Les édulcorants naturels ont eux aussi leurs limites. Le miel, le sirop d'érable, l'agave et le sucre de coco peuvent bénéficier d'une image plus naturelle, de saveurs distinctives et d'origines familières, mais ils restent des sources de sucre. Le sucre de coco présente un indice glycémique relativement proche de celui du sucre classique, tandis que le miel et le sirop d'érable restent riches en calories malgré la présence de petites quantités d'autres nutriments.
L'agave illustre l'écart qui peut exister entre perception et réalité nutritionnelle. Son faible indice glycémique a contribué à en faire un substitut perçu comme plus sain, mais sa forte teneur en fructose signifie qu'il ne doit pas être considéré comme une alternative à consommer sans limite. Un apport excessif en fructose peut soulever des questions sur le plan métabolique, ce qui rend la clarté de la formulation et de la communication plus importante qu'un simple nom d'ingrédient rassurant.

La fermentation élargit la palette des édulcorants
La fermentation élargit la gamme d'ingrédients disponibles pour les formulateurs. En avril 2025, l'Union européenne a autorisé les glycosides de stéviol produits par fermentation à l'aide de Yarrowia lipolytica, ajoutant ainsi cet ingrédient au groupe existant des glycosides de stéviol. Ce procédé permet de produire de manière régulière des molécules spécifiques, offrant aux développeurs un meilleur contrôle du goût, de la pureté et de l'approvisionnement.
Les protéines sucrantes se rapprochent elles aussi d'une utilisation commerciale. La brazzeïne, associée à la plante ouest-africaine Pentadiplandra brazzeana, peut désormais être produite par fermentation. En 2025 et 2026, la FDA a émis plusieurs réponses « no questions » à des notifications GRAS concernant des préparations à base de brazzeïne destinées à être utilisées comme édulcorants. Ces réponses ne constituent pas des autorisations de mise sur le marché, mais elles représentent une étape réglementaire importante pour les solutions sucrantes à base de protéines.
Aucun ingrédient unique ne devrait s'imposer. Stévia, sucralose, érythritol, fibres, sucres rares et protéines sucrantes répondent chacun à des problématiques différentes. Les assemblages permettent de réduire l'amertume, de maîtriser les coûts, de restaurer la texture et de recréer la douceur ronde associée au sucre.

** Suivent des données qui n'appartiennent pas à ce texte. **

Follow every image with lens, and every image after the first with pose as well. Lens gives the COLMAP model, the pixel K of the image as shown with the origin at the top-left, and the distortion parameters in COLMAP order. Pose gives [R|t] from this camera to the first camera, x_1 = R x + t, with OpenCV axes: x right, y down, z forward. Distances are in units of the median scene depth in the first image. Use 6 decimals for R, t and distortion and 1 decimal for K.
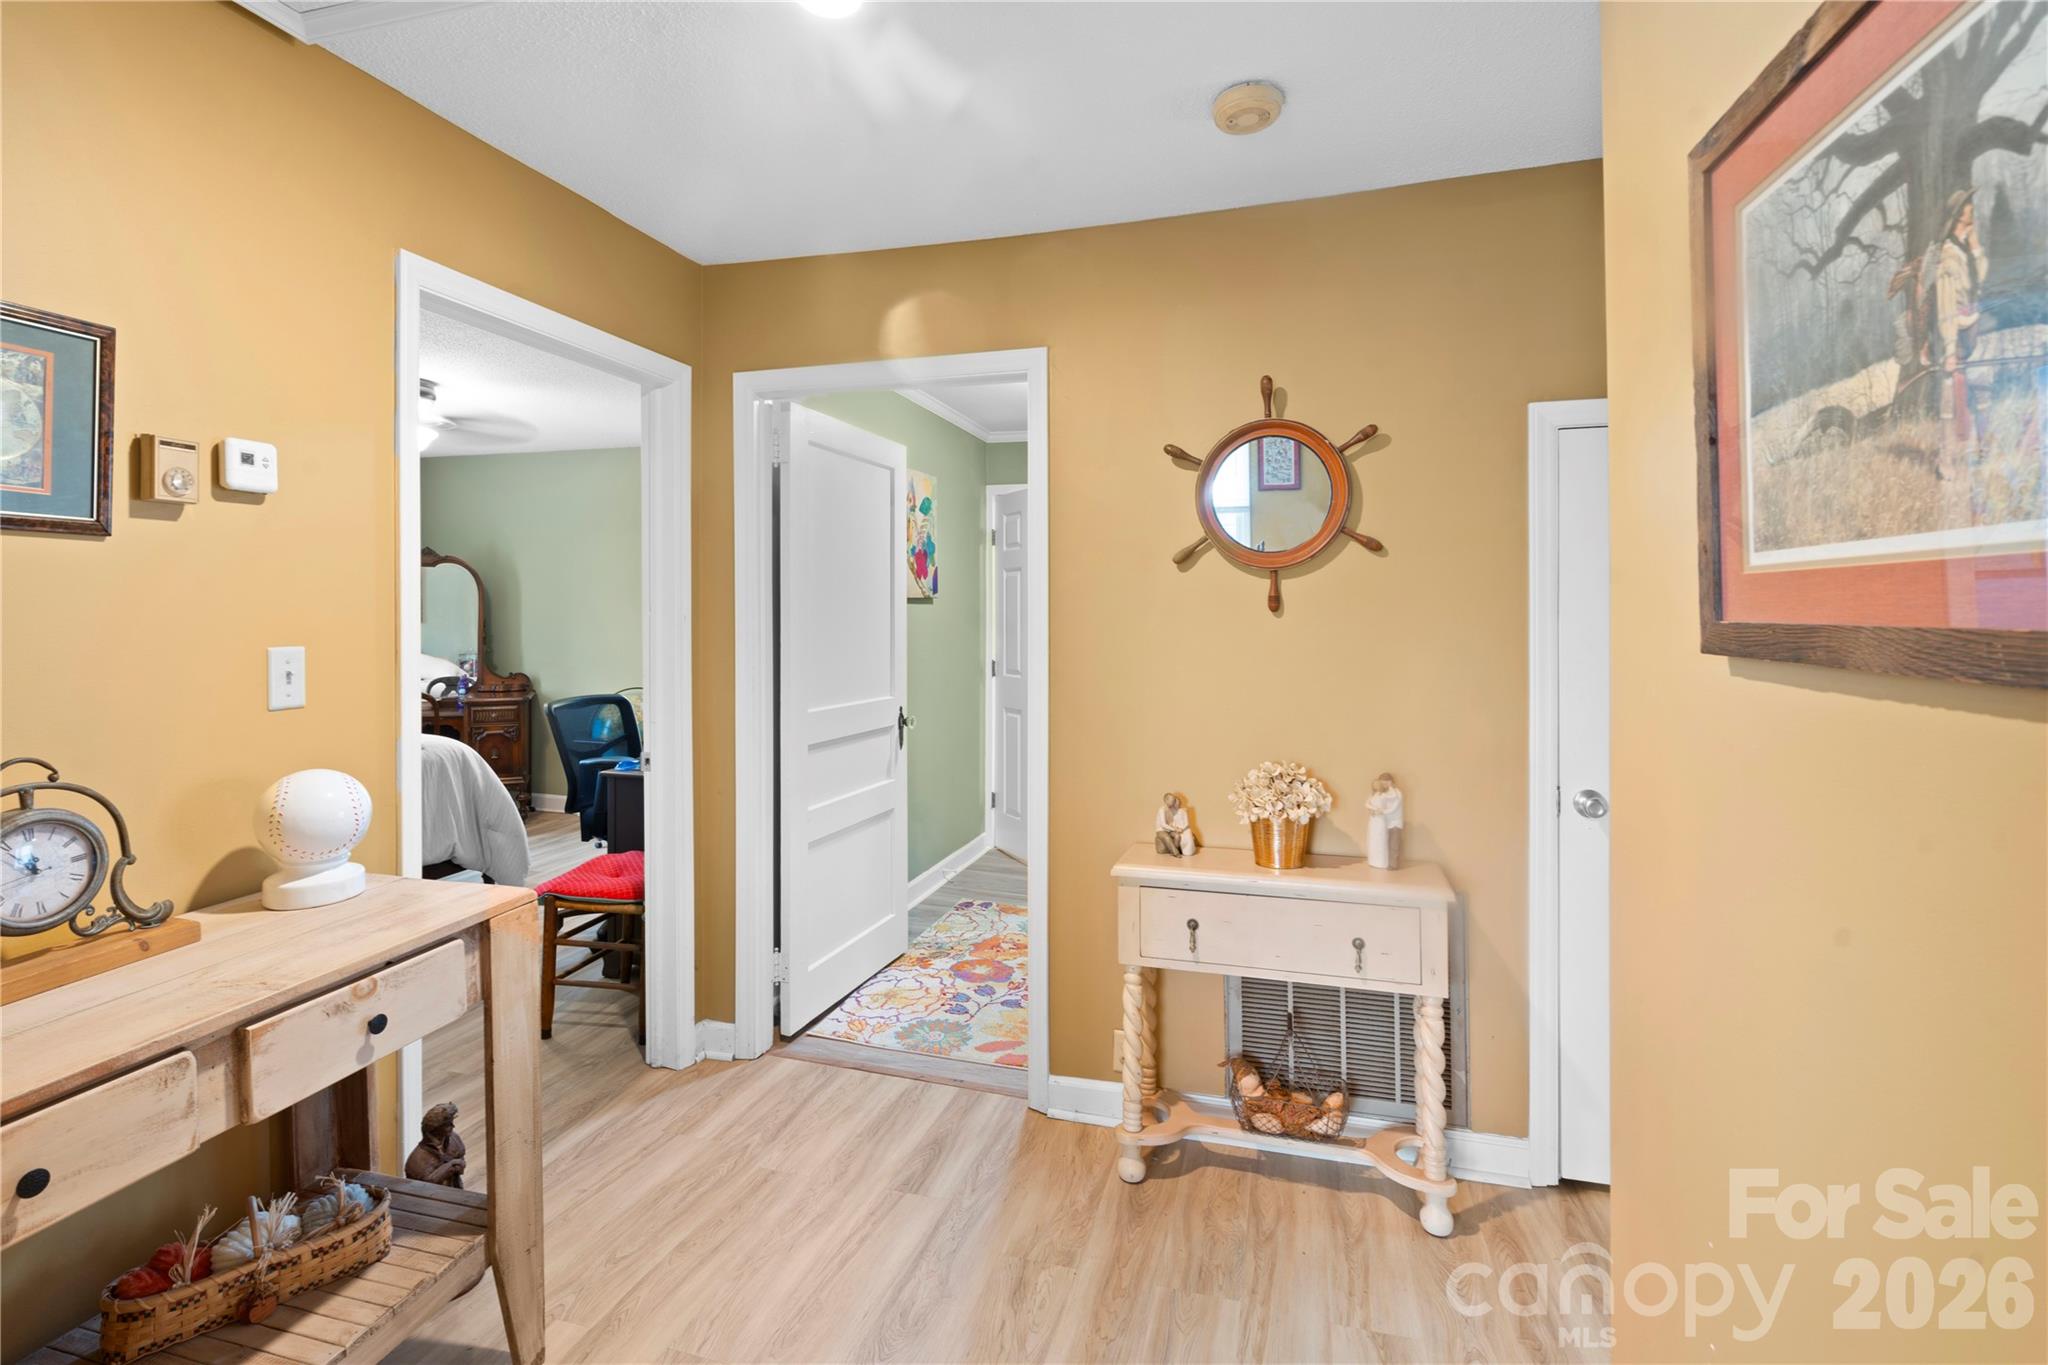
lens RADIAL K [[964.5, 0, 1019.1], [0, 964.5, 619.8], [0, 0, 1]] dist [-0.002876, 0.001620]
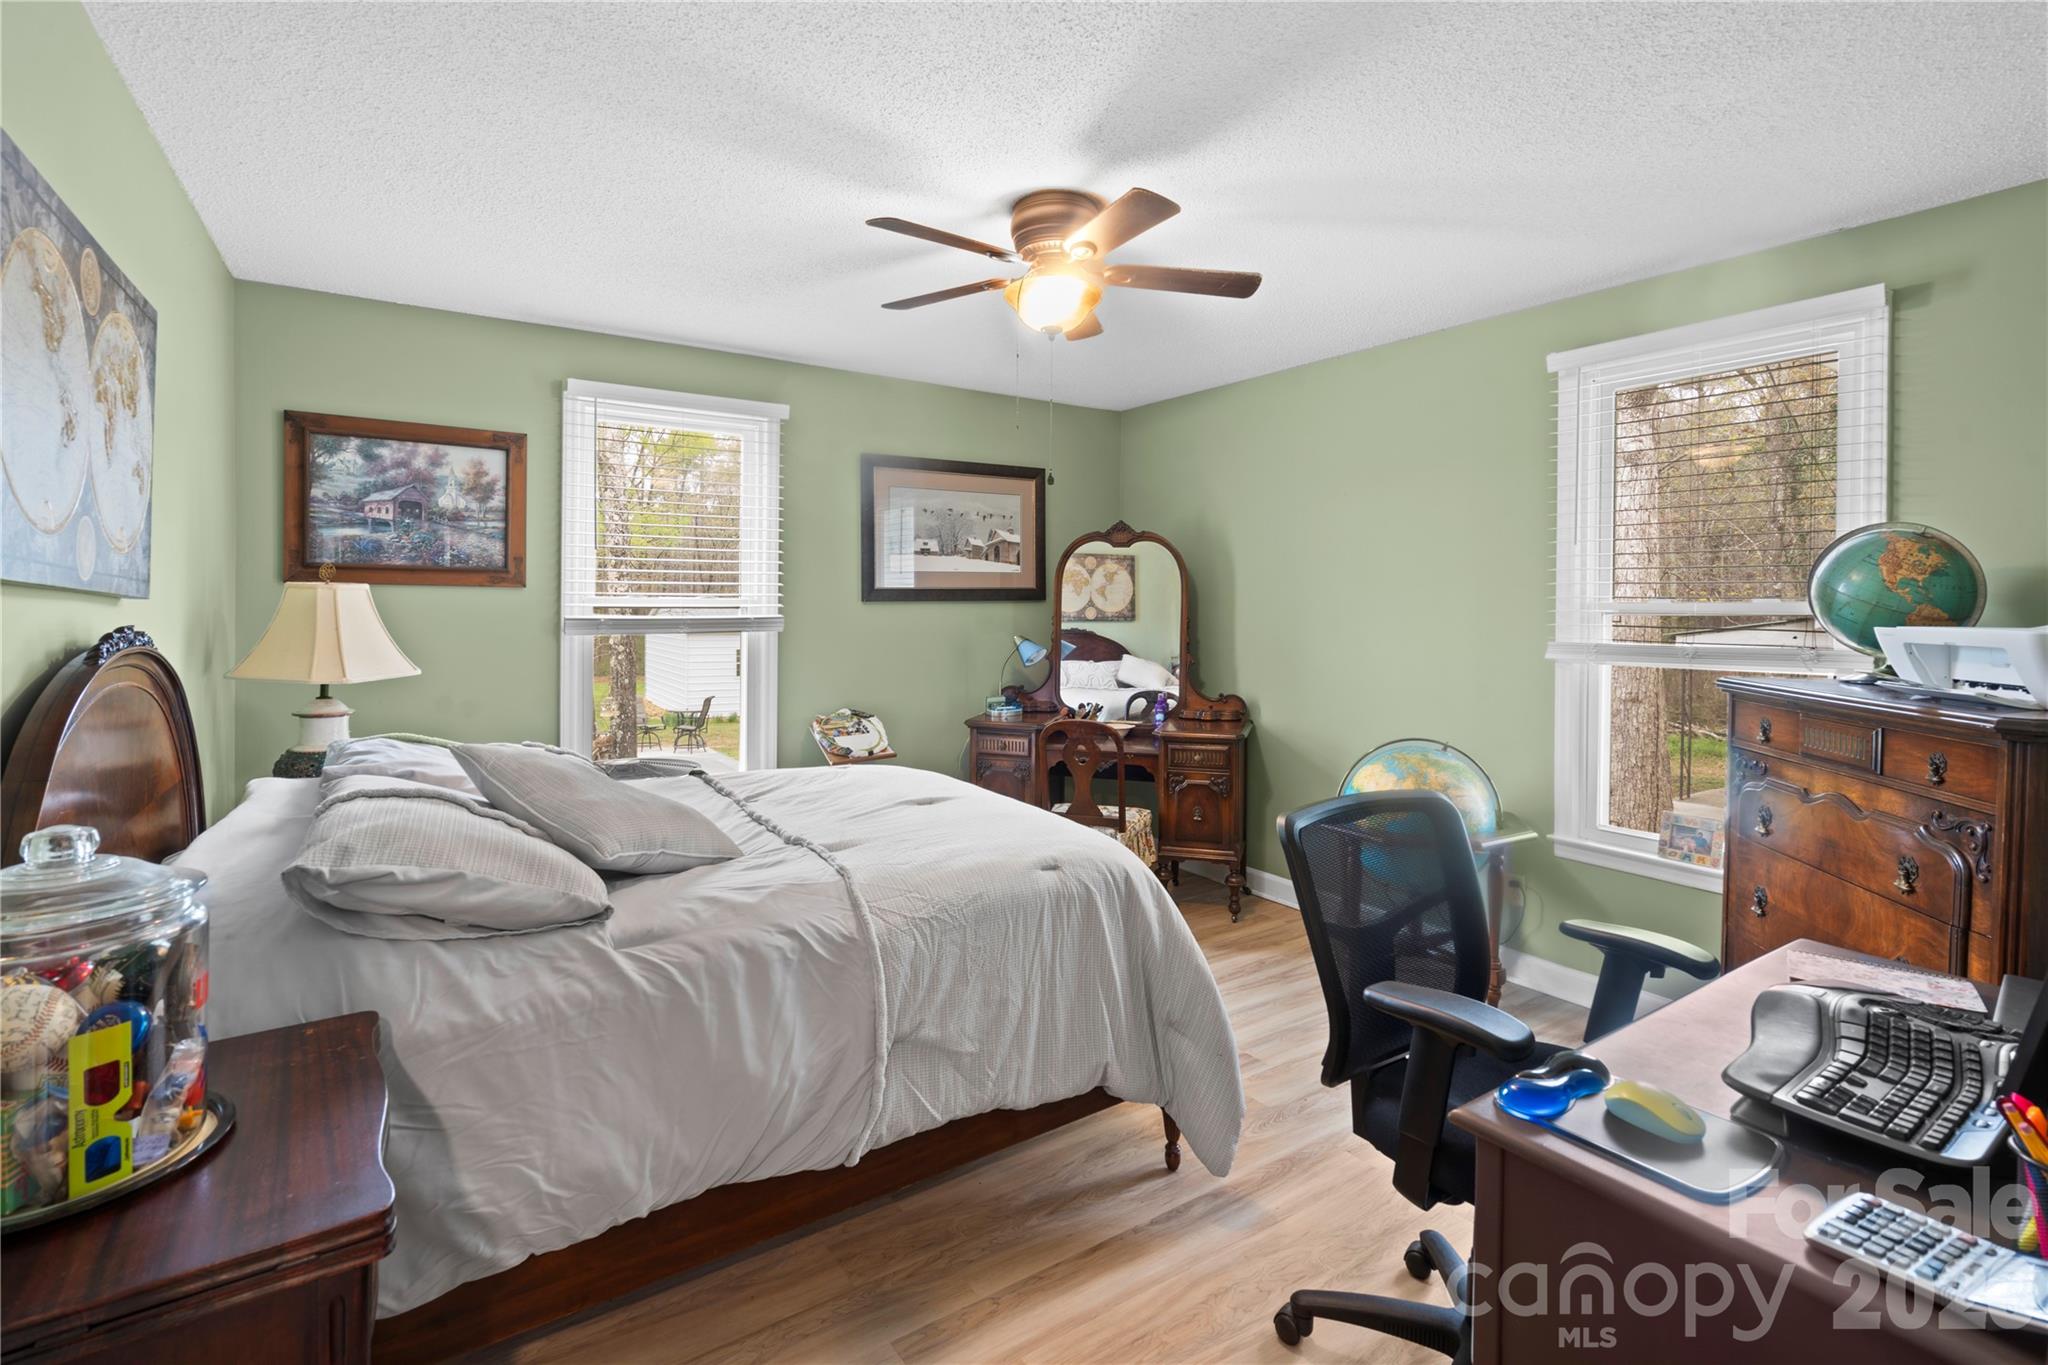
lens RADIAL K [[964.5, 0, 1019.1], [0, 964.5, 619.8], [0, 0, 1]] dist [-0.002876, 0.001620]
pose [[0.764775, 0.008834, -0.644236, -0.199720], [-0.009032, 0.999955, 0.002990, 0.000057], [0.644234, 0.003532, 0.764821, 0.391112]]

De la réduction du sucre à une meilleure expérience sucrée
La réduction du sucre constitue un terrain particulièrement révélateur pour les salons de l'innovation alimentaire. Elle fait converger économie des matières premières, science de la nutrition, conception sensorielle, réglementation et confiance des consommateurs. À SIAL Paris, la prochaine vague de lancements à teneur réduite en sucre montrera à quelle vitesse la palette de solutions s'élargit, mais aussi tout le travail encore nécessaire pour donner l'impression d'en avoir plus avec moins de sucre. Pour un salon mondial de l'industrie agroalimentaire, le goût sucré n'est plus une simple question de choix d'ingrédients. Il est devenu un test de la capacité du secteur à innover sans sacrifier le plaisir.